By: David Real | Real Acapulco News - 27 November, 2010

(Chilpancingo, NA 27 November) Governor Zeferino Torreblanca Galindo announced he would convert the existing “Ministerial Police” into a “Forensic Police.” The ministerial police are subordinate to the office of the state prosecutor with the mission to investigate crimes once they have been committed and detected. The governor wants to turn them into a high-tech criminal investigation force. He said that over the five years of his mandate, he has straightened out up the state preventive police (public safety and law enforcement), but not the ministerial police, and that he recognized that a new Forensic Police force is necessary instead, to improve the level of technology and professionalism of the crime investigators. “Not all of those in the current structure are inadequate,” he added, leaving the clear implication that he felt that many were. The governor emphasized the need to make public safety organizations healthy again, paying close attention for any breach of norms and procedures and then taking swift action to sanction or fire those who do not comply. Tacitly the governor was referring to both corruption and incompetence among law enforcement employees of the state government. “The certification and evaluation of police forces is our obligation, and we would go back to the old system only if the legislatures, federal and state, were to require it of us. But I do not think the Mexican population would accept that.”

When asked about the kidnapping of the former Rector of the Autonomous University of Guerrero, Arturo Contreras Gómez, the Governor responded that it seemed to him to be the work of common criminals. It should not become a matter for accusations or disputes in the political campaigns for governor. On Thursday the former Rector was kidnapped while out jogging, and later released unharmed.
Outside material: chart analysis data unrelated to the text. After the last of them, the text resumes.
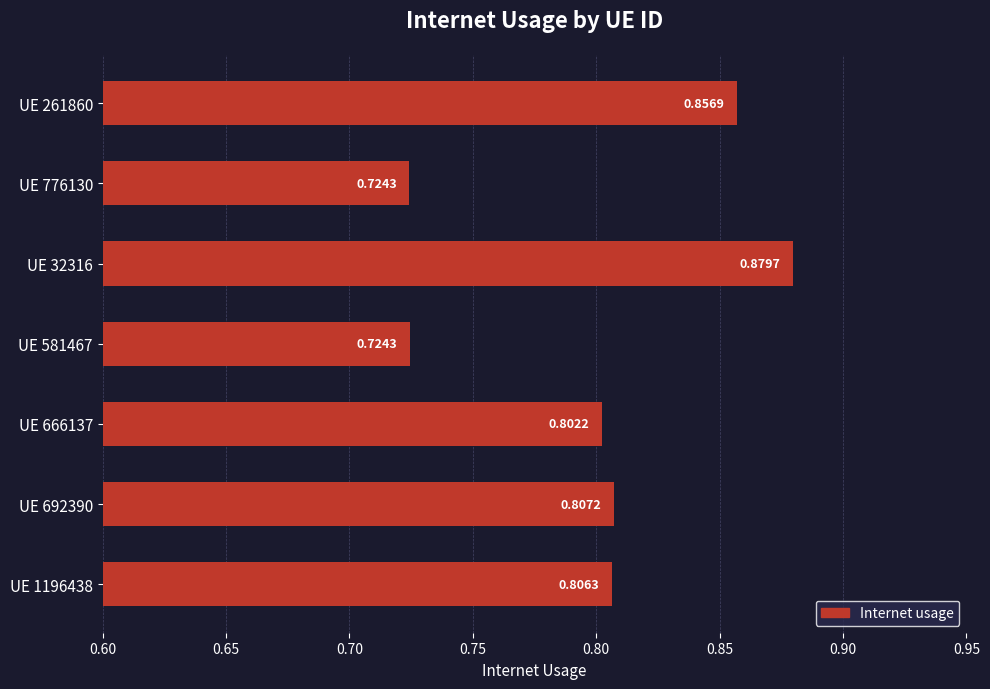

Does the chart contain any negative values?

No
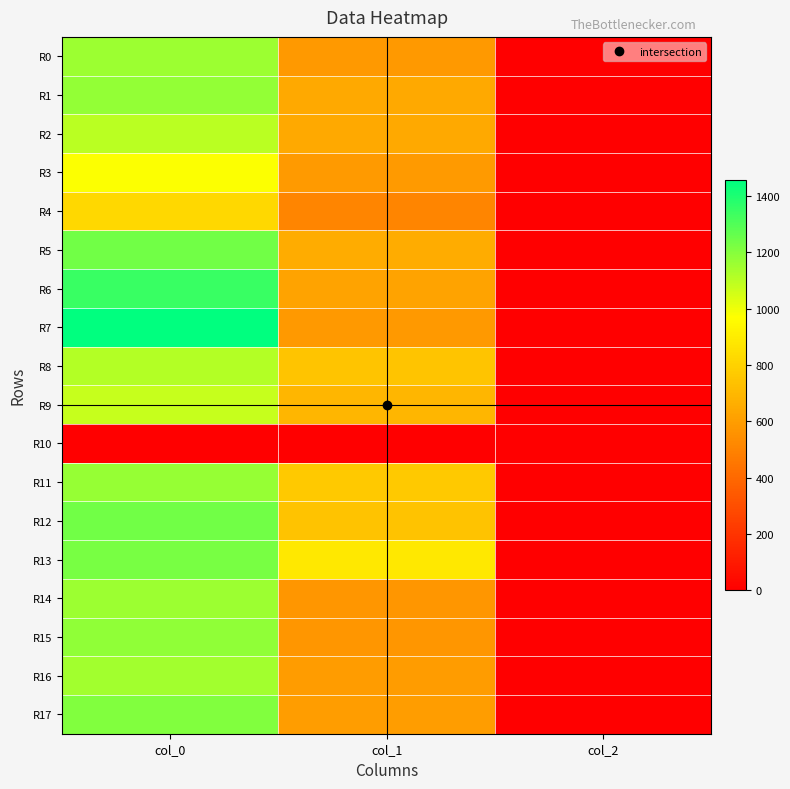

Reading left to right, transcribe all the data shown in this chart.

R0: col_0=1160.0	col_1=583.9	col_2=2.0
R1: col_0=1173.3	col_1=648.0	col_2=2.0
R2: col_0=1100.0	col_1=644.6	col_2=2.0
R3: col_0=973.3	col_1=590.6	col_2=2.0
R4: col_0=820.0	col_1=509.6	col_2=2.0
R5: col_0=1236.7	col_1=658.1	col_2=2.0
R6: col_0=1346.7	col_1=621.0	col_2=2.0
R7: col_0=1456.7	col_1=583.9	col_2=2.0
R8: col_0=1110.0	col_1=745.9	col_2=2.0
R9: col_0=1080.0	col_1=695.2	col_2=2.0
R10: col_0=0.0	col_1=0.0	col_2=0.0
R11: col_0=1170.0	col_1=762.8	col_2=2.0
R12: col_0=1236.7	col_1=742.5	col_2=2.0
R13: col_0=1226.7	col_1=884.2	col_2=2.0
R14: col_0=1156.7	col_1=573.8	col_2=2.0
R15: col_0=1183.3	col_1=573.8	col_2=2.0
R16: col_0=1146.7	col_1=597.4	col_2=2.0
R17: col_0=1210.0	col_1=600.8	col_2=2.0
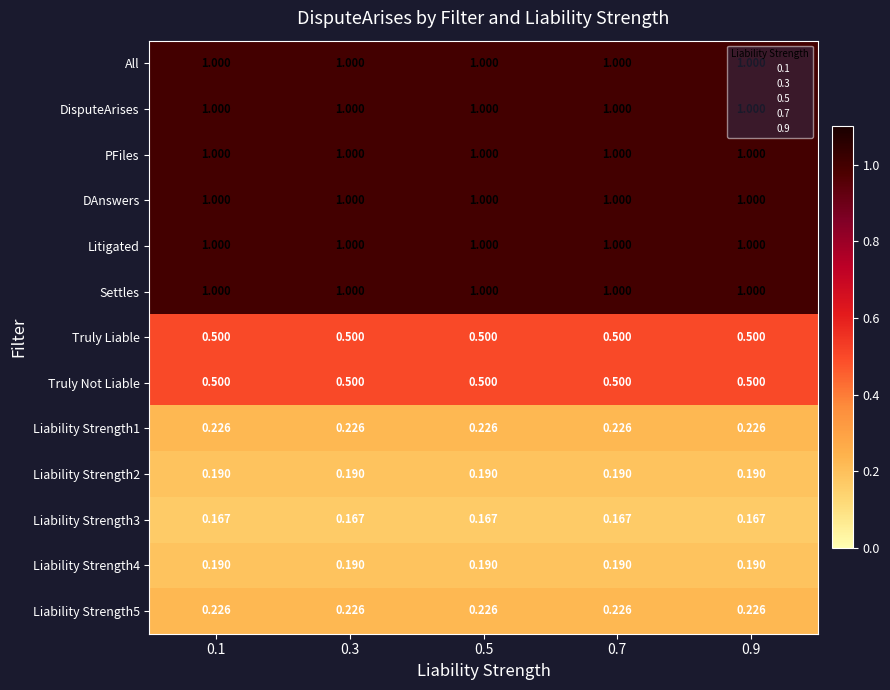

Is the value of DAnswers at 0.3 greater than the value of Truly Liable at 0.9?

Yes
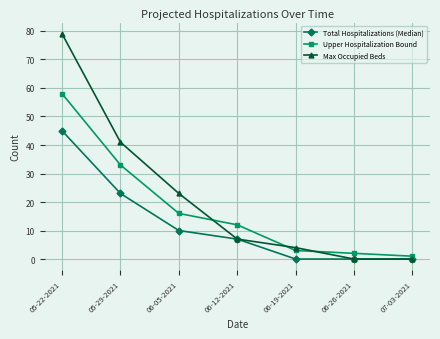

True or false: Max Occupied Beds has more than 1 interior local peaks.

False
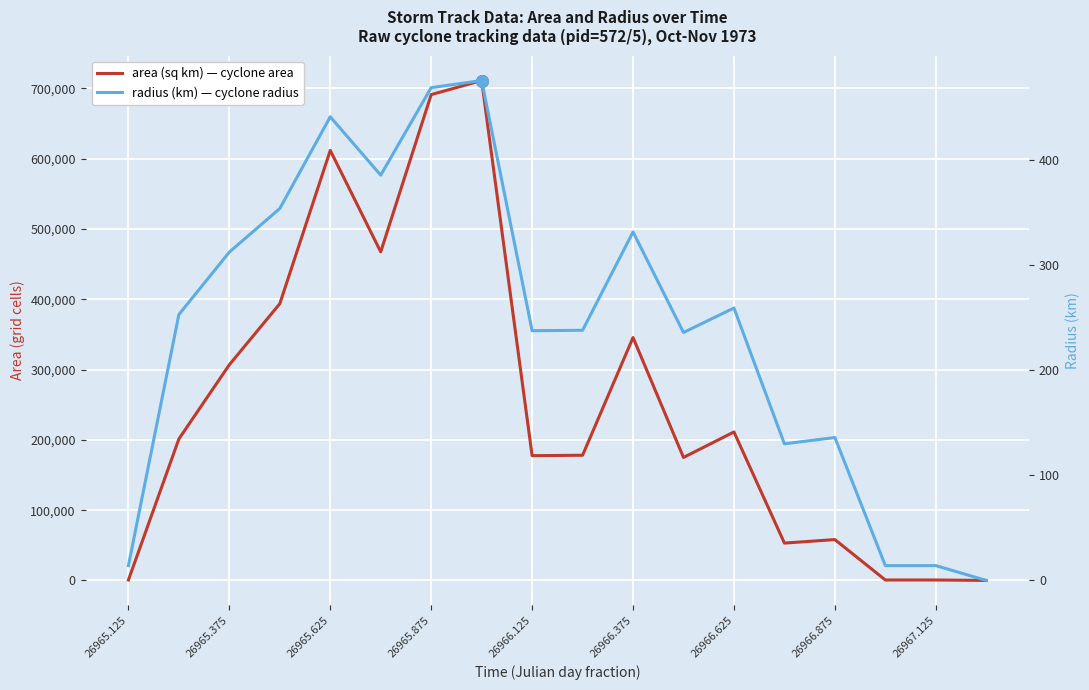

Which series has the largest total across all categories?

area (sq km) — cyclone area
Press reports pointed to indications that a ransom was paid. Because Contreras is so strongly associated with Manuel Añorve Baños and the PRI in Acapulco, some speculated that the brief kidnapping was just an intimidation tactic or “dirty trick” in a hotly disputed governor’s race. Governor Zeferino was emphatic that the crime had no political motive, and that it should not be allowed to “contaminate the air” of the campaigns. He said that soon he would be able to release details that prove that view of the case.